= Exercise objective =
Print the text of every record below verbatim, keeping each line break, word, and punctuation mark unchanged.

= The input =
-----
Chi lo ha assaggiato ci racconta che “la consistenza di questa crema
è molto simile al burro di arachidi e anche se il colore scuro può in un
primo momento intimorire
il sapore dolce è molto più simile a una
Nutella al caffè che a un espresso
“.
-----
= Response box =
Chi lo ha assaggiato ci racconta che “la consistenza di questa crema
è molto simile al burro di arachidi e anche se il colore scuro può in un
primo momento intimorire
il sapore dolce è molto più simile a una
Nutella al caffè che a un espresso
“.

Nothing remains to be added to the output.